[Collected data entries]
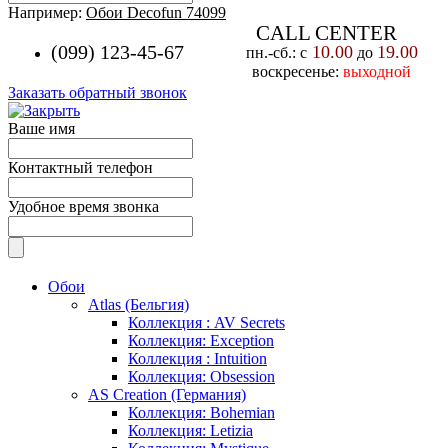
Например:
Обои Decofun 74099
CALL CENTER
(099) 123-45-67
10.00
19.00
пн.-cб.: с
до
воскресенье:
выходной
Заказать обратный звонок
Ваше имя
Контактный телефон
Удобное время звонка
Обои
Atlas (Бельгия)
Коллекция : AV Secrets
Коллекция: Exception
Коллекция : Intuition
Коллекция: Obsession
AS Creation (Германия)
Коллекция: Bohemian
Коллекция: Letizia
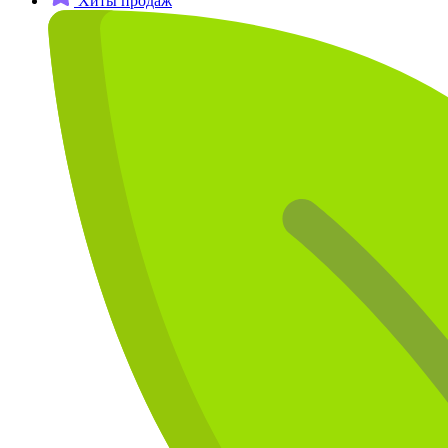
Хиты продаж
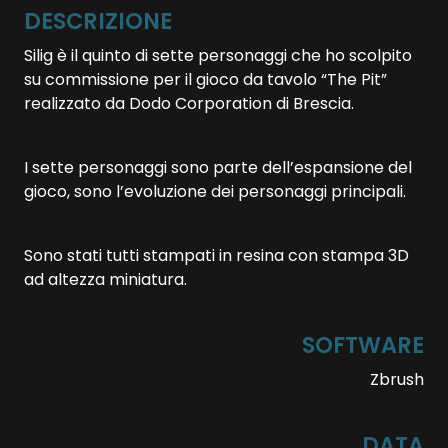
DESCRIZIONE
Silig è il quinto di sette personaggi che ho scolpito
su commissione per il gioco da tavolo “The Pit”
realizzato da Dodo Corporation di Brescia.
I sette personaggi sono parte dell’espansione del
gioco, sono l’evoluzione dei personaggi principali.
Sono stati tutti stampati in resina con stampa 3D
ad altezza miniatura.
SOFTWARE
Zbrush
DATA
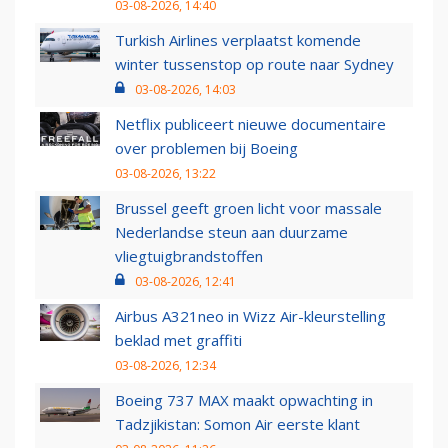
03-08-2026, 14:40
Turkish Airlines verplaatst komende
winter tussenstop op route naar Sydney
03-08-2026, 14:03
Netflix publiceert nieuwe documentaire
over problemen bij Boeing
03-08-2026, 13:22
Brussel geeft groen licht voor massale
Nederlandse steun aan duurzame
vliegtuigbrandstoffen
03-08-2026, 12:41
Airbus A321neo in Wizz Air-kleurstelling
beklad met graffiti
03-08-2026, 12:34
Boeing 737 MAX maakt opwachting in
Tadzjikistan: Somon Air eerste klant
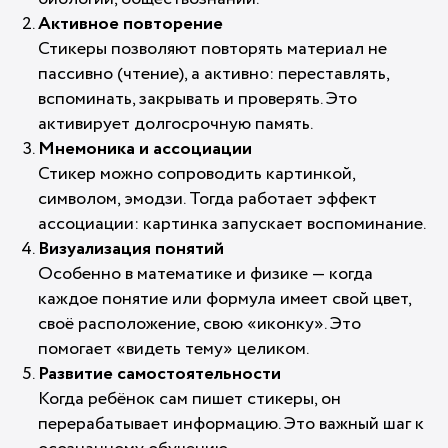
Активное повторение
Стикеры позволяют повторять материал не
пассивно (чтение), а активно: переставлять,
вспоминать, закрывать и проверять. Это
активирует долгосрочную память.
Мнемоника и ассоциации
Стикер можно сопроводить картинкой,
символом, эмодзи. Тогда работает эффект
ассоциации: картинка запускает воспоминание.
Визуализация понятий
Особенно в математике и физике — когда
каждое понятие или формула имеет свой цвет,
своё расположение, свою «иконку». Это
помогает «видеть тему» целиком.
Развитие самостоятельности
Когда ребёнок сам пишет стикеры, он
перерабатывает информацию. Это важный шаг к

→ **What is required**:
Please set down, word for word, the lines starting with the line that contains "03-08-2026, 14:40" and going on through the line that contains "beklad met graffiti".

→ **Expected answer**:
03-08-2026, 14:40
Turkish Airlines verplaatst komende
winter tussenstop op route naar Sydney
03-08-2026, 14:03
Netflix publiceert nieuwe documentaire
over problemen bij Boeing
03-08-2026, 13:22
Brussel geeft groen licht voor massale
Nederlandse steun aan duurzame
vliegtuigbrandstoffen
03-08-2026, 12:41
Airbus A321neo in Wizz Air-kleurstelling
beklad met graffiti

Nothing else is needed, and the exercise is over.